#### [TRY IT]
From the line with "campusnormandie.fr" through the line with "Kako kupiti", inclusive, return each line of the data below exactly and leave the rest out.

[DATA RECORDS — start]

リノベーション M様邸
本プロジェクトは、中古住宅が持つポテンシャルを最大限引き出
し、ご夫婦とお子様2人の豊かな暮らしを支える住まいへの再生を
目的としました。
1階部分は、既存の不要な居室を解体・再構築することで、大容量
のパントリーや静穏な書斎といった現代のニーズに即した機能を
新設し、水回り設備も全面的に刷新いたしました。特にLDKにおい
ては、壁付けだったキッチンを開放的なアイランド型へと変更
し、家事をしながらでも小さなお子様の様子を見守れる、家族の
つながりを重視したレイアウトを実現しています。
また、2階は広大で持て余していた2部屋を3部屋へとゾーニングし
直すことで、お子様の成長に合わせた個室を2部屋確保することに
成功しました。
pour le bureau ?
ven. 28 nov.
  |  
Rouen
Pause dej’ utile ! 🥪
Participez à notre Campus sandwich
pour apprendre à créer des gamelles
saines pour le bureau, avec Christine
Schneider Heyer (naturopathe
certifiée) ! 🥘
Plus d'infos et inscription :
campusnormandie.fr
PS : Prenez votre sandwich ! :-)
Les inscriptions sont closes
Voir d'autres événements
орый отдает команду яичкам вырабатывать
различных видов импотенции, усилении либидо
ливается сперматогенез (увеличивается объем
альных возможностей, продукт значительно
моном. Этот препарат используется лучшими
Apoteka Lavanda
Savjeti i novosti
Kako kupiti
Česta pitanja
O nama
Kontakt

[DATA RECORDS — finish]
[DATA RECORDS — start]

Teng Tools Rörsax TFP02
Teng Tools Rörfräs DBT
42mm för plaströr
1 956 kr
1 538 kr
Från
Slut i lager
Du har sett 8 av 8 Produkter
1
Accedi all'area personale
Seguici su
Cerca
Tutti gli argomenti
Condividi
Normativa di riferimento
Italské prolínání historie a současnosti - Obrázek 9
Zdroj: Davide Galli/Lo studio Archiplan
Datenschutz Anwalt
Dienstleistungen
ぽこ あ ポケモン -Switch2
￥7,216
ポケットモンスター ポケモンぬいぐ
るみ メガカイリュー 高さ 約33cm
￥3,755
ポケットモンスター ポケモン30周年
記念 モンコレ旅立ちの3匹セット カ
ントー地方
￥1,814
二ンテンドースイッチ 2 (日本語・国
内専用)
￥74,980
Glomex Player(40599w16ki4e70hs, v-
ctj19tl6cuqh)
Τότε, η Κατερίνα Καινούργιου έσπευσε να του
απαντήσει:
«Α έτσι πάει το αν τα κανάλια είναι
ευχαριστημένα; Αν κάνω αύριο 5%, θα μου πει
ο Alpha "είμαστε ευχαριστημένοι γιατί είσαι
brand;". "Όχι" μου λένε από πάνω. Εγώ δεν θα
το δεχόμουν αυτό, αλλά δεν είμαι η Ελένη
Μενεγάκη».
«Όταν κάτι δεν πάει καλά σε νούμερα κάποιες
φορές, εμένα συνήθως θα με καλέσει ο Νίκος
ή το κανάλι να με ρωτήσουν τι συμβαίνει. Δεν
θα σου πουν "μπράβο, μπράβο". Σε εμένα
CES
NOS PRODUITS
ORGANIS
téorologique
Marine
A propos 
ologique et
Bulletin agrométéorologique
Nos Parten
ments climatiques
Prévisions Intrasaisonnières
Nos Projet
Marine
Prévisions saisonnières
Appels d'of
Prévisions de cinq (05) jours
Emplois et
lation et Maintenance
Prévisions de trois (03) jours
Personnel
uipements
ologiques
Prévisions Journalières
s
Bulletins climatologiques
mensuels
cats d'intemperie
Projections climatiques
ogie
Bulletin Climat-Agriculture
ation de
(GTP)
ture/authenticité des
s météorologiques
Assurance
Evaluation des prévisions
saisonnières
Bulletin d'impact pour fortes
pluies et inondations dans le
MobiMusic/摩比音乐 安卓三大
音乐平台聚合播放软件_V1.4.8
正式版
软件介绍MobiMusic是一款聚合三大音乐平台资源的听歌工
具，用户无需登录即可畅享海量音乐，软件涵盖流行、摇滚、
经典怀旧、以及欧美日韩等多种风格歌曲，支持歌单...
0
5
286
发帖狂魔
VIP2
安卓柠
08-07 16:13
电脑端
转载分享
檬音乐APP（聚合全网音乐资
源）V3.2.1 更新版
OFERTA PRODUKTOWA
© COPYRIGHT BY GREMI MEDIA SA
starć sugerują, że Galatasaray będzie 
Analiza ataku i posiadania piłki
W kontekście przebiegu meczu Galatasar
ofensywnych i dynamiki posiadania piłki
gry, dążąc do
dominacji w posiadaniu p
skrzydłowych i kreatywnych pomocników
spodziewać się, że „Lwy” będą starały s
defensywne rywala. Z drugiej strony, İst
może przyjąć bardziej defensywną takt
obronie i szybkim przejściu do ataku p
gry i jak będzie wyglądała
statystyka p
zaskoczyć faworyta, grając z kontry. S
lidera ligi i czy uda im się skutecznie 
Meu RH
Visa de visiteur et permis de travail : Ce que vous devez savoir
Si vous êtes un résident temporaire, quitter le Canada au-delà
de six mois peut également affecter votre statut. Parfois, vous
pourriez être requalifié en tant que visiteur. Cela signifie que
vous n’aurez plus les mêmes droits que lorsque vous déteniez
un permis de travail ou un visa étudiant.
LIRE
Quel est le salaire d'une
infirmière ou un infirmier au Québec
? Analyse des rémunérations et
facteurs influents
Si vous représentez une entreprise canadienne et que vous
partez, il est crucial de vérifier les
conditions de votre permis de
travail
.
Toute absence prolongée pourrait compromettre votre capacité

[DATA RECORDS — finish]

#### [EXERCISE RESPONSE]
campusnormandie.fr
PS : Prenez votre sandwich ! :-)
Les inscriptions sont closes
Voir d'autres événements
орый отдает команду яичкам вырабатывать
различных видов импотенции, усилении либидо
ливается сперматогенез (увеличивается объем
альных возможностей, продукт значительно
моном. Этот препарат используется лучшими
Apoteka Lavanda
Savjeti i novosti
Kako kupiti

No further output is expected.